What this task involves: Exactly reproduce the data from its first line through the line with "1175 228 1.25", leaving out every line after it.

----- Records provided

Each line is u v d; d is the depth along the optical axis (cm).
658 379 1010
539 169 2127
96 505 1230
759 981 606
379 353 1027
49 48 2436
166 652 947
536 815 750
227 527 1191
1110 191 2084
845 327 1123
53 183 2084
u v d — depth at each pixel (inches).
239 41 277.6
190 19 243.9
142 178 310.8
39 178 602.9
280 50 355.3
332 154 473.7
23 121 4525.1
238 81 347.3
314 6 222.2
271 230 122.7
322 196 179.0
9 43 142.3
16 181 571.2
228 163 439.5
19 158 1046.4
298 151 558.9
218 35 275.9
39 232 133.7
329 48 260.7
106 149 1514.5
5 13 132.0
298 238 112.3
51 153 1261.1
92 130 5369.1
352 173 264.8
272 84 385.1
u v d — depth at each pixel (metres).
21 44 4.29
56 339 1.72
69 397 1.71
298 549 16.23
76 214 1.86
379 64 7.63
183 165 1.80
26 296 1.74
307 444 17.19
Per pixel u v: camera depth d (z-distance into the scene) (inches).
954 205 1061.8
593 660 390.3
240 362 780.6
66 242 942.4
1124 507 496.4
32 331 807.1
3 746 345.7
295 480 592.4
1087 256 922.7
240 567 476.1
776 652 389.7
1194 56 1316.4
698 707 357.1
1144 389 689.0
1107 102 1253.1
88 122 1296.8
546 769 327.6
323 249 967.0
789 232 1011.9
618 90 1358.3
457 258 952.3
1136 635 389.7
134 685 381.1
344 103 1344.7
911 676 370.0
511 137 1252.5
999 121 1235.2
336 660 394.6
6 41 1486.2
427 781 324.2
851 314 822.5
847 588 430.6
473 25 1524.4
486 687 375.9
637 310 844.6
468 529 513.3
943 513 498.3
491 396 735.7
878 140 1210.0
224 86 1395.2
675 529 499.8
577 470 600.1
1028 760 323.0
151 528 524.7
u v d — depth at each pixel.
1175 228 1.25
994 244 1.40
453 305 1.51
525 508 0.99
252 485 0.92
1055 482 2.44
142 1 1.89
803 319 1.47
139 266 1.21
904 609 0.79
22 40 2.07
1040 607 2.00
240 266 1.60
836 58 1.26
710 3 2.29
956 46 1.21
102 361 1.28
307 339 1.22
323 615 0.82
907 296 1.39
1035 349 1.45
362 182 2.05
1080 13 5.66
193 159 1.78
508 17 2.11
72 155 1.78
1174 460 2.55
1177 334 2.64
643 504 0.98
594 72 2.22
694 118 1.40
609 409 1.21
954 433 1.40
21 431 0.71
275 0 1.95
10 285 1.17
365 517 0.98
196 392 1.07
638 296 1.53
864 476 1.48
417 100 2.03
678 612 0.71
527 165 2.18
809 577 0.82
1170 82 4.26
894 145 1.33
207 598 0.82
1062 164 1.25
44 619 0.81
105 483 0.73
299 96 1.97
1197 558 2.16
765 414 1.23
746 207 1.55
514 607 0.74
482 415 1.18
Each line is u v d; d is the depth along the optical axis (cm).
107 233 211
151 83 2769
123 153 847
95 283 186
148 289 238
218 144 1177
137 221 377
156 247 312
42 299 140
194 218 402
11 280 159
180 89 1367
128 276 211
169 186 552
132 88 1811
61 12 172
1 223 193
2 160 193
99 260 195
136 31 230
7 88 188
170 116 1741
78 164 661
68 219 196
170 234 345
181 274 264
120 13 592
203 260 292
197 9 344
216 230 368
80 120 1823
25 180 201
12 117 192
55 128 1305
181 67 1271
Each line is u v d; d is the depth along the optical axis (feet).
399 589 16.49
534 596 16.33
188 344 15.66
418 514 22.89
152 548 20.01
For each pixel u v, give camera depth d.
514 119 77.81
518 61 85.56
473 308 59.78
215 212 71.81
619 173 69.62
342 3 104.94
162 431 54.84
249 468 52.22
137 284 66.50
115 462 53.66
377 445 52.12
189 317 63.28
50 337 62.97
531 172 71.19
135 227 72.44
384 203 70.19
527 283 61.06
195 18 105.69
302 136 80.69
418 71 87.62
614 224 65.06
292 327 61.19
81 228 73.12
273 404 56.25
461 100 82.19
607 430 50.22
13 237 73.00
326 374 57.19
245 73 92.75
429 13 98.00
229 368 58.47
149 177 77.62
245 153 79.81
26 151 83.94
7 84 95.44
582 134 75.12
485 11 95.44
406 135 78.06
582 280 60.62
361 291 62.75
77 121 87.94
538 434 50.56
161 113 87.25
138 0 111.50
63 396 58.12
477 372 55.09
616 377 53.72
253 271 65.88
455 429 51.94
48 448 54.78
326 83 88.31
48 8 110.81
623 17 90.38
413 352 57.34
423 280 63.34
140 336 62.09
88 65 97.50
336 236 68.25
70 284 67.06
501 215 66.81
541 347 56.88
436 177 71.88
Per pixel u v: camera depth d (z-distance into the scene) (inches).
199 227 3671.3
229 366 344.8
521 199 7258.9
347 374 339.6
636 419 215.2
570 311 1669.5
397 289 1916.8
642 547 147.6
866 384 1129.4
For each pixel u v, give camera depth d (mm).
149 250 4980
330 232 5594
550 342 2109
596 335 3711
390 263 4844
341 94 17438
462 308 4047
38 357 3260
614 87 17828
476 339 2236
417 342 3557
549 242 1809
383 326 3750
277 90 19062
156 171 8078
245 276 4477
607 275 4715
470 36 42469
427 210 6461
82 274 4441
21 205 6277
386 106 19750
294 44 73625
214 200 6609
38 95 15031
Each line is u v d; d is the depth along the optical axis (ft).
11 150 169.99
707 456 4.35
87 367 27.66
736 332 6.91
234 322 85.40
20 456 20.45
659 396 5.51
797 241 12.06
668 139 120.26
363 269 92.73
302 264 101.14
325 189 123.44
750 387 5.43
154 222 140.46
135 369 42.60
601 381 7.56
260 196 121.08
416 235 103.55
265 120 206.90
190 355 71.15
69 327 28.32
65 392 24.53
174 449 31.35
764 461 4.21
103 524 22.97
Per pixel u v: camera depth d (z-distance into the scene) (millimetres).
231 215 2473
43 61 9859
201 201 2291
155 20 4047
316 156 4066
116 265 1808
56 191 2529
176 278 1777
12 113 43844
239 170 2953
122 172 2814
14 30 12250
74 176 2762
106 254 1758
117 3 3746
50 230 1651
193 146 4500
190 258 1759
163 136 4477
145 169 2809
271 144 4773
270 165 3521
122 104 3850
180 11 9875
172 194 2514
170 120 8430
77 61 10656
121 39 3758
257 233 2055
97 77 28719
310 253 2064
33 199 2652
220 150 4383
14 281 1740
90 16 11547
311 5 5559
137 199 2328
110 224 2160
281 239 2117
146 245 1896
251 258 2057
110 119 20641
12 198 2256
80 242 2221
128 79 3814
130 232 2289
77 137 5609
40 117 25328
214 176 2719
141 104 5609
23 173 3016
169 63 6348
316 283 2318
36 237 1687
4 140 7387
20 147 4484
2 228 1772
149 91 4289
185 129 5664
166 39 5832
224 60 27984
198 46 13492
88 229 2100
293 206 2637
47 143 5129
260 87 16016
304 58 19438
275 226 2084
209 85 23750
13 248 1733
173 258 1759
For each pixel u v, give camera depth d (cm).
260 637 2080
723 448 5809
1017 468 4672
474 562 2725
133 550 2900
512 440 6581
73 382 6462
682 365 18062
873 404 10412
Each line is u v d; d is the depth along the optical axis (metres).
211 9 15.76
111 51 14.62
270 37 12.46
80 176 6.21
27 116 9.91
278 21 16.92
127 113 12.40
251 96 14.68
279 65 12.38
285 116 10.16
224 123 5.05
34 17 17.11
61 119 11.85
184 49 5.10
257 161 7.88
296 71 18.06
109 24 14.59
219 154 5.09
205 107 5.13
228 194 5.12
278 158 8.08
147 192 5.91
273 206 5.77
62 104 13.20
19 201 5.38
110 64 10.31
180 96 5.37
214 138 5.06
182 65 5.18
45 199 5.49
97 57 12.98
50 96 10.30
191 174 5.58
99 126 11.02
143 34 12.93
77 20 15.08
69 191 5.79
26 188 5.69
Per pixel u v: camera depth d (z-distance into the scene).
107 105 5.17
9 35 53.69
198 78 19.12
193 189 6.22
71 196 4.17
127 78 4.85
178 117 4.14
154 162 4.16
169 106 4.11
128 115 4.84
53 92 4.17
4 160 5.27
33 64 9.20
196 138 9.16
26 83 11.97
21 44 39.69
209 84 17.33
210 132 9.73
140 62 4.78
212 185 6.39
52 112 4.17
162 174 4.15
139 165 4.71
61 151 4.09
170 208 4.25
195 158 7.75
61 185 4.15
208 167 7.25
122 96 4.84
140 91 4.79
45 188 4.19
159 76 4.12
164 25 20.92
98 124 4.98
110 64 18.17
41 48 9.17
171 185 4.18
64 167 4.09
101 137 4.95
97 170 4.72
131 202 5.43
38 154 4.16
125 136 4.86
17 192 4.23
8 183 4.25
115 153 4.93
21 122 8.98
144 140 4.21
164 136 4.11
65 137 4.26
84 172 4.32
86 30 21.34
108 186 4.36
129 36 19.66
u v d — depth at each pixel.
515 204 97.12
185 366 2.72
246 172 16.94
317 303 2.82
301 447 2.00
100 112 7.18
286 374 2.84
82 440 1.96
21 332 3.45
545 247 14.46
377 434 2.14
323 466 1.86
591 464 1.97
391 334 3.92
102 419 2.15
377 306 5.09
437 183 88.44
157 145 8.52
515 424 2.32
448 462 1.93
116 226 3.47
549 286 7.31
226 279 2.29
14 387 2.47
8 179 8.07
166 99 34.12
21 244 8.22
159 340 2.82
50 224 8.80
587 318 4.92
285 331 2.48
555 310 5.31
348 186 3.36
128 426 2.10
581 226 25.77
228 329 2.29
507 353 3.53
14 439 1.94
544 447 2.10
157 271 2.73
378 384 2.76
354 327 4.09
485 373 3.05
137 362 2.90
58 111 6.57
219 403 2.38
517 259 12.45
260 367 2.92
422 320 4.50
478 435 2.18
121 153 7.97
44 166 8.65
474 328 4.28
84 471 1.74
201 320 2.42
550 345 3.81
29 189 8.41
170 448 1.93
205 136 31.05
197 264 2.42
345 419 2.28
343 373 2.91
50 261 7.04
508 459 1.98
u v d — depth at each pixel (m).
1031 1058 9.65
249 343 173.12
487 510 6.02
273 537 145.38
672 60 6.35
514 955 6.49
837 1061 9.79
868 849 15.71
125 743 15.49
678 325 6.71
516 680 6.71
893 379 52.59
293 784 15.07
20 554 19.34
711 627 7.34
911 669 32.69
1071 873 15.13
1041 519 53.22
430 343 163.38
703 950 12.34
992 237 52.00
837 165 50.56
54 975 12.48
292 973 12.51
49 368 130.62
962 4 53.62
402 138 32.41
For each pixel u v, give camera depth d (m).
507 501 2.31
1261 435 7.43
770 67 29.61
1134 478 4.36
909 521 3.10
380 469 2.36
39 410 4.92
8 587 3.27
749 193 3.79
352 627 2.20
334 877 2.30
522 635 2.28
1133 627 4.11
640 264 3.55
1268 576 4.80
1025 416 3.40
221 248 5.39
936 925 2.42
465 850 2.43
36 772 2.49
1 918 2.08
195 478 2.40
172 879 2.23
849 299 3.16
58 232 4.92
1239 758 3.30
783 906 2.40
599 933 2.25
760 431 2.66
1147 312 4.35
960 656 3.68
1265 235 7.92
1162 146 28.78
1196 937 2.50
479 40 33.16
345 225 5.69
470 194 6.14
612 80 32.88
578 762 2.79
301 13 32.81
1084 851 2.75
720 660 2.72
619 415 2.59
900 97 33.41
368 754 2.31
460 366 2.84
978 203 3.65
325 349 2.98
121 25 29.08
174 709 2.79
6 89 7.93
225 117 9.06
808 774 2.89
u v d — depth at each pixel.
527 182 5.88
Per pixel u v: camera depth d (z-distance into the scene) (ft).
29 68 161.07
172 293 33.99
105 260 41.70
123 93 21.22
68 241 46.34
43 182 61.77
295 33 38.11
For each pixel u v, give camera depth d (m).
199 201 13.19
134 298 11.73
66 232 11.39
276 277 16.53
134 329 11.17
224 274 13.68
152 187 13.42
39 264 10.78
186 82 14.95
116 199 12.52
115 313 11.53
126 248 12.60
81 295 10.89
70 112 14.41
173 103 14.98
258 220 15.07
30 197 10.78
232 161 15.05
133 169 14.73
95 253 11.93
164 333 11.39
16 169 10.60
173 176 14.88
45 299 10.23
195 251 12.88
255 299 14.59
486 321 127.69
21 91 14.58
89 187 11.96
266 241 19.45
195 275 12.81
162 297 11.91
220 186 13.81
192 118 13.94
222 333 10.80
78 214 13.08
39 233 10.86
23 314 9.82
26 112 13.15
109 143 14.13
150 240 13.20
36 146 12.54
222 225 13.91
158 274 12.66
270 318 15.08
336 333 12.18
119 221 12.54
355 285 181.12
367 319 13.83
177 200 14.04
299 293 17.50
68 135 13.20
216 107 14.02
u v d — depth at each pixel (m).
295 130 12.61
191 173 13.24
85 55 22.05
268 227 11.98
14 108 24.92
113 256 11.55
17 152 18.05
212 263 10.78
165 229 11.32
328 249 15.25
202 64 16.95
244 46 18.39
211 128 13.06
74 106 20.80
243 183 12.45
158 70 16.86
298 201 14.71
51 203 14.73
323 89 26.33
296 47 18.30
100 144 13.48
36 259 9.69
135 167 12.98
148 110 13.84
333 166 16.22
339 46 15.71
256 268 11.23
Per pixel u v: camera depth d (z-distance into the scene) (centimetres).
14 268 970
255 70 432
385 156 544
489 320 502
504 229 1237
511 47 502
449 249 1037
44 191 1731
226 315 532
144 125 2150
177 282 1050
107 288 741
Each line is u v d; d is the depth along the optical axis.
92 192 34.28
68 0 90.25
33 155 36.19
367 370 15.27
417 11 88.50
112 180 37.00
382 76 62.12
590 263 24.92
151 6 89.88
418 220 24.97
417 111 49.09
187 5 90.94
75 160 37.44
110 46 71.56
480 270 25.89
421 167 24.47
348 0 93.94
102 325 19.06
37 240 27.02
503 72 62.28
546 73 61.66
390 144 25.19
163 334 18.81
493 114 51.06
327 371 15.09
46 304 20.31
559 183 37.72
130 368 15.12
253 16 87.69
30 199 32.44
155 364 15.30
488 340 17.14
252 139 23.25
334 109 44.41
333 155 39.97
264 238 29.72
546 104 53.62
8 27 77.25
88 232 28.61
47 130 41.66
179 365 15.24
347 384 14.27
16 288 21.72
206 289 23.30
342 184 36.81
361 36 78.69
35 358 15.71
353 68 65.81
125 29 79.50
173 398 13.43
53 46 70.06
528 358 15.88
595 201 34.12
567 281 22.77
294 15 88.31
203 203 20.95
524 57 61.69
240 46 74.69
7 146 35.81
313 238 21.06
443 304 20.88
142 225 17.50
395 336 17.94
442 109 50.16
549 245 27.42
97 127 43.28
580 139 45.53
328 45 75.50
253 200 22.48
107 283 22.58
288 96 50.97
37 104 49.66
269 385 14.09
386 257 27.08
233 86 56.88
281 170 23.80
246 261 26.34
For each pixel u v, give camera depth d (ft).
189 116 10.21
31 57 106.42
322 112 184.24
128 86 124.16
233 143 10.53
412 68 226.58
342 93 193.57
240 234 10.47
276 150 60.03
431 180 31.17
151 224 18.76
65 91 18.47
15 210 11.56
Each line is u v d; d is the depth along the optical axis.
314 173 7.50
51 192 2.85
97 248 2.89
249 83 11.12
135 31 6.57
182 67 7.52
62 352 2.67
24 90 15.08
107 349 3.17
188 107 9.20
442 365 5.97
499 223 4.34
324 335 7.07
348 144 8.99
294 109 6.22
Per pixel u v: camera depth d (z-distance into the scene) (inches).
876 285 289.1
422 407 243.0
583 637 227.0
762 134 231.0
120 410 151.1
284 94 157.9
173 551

----------

Your response:
Each line is u v d; d is the depth along the optical axis (cm).
658 379 1010
539 169 2127
96 505 1230
759 981 606
379 353 1027
49 48 2436
166 652 947
536 815 750
227 527 1191
1110 191 2084
845 327 1123
53 183 2084
u v d — depth at each pixel (inches).
239 41 277.6
190 19 243.9
142 178 310.8
39 178 602.9
280 50 355.3
332 154 473.7
23 121 4525.1
238 81 347.3
314 6 222.2
271 230 122.7
322 196 179.0
9 43 142.3
16 181 571.2
228 163 439.5
19 158 1046.4
298 151 558.9
218 35 275.9
39 232 133.7
329 48 260.7
106 149 1514.5
5 13 132.0
298 238 112.3
51 153 1261.1
92 130 5369.1
352 173 264.8
272 84 385.1
u v d — depth at each pixel (metres).
21 44 4.29
56 339 1.72
69 397 1.71
298 549 16.23
76 214 1.86
379 64 7.63
183 165 1.80
26 296 1.74
307 444 17.19
Per pixel u v: camera depth d (z-distance into the scene) (inches).
954 205 1061.8
593 660 390.3
240 362 780.6
66 242 942.4
1124 507 496.4
32 331 807.1
3 746 345.7
295 480 592.4
1087 256 922.7
240 567 476.1
776 652 389.7
1194 56 1316.4
698 707 357.1
1144 389 689.0
1107 102 1253.1
88 122 1296.8
546 769 327.6
323 249 967.0
789 232 1011.9
618 90 1358.3
457 258 952.3
1136 635 389.7
134 685 381.1
344 103 1344.7
911 676 370.0
511 137 1252.5
999 121 1235.2
336 660 394.6
6 41 1486.2
427 781 324.2
851 314 822.5
847 588 430.6
473 25 1524.4
486 687 375.9
637 310 844.6
468 529 513.3
943 513 498.3
491 396 735.7
878 140 1210.0
224 86 1395.2
675 529 499.8
577 470 600.1
1028 760 323.0
151 528 524.7
u v d — depth at each pixel.
1175 228 1.25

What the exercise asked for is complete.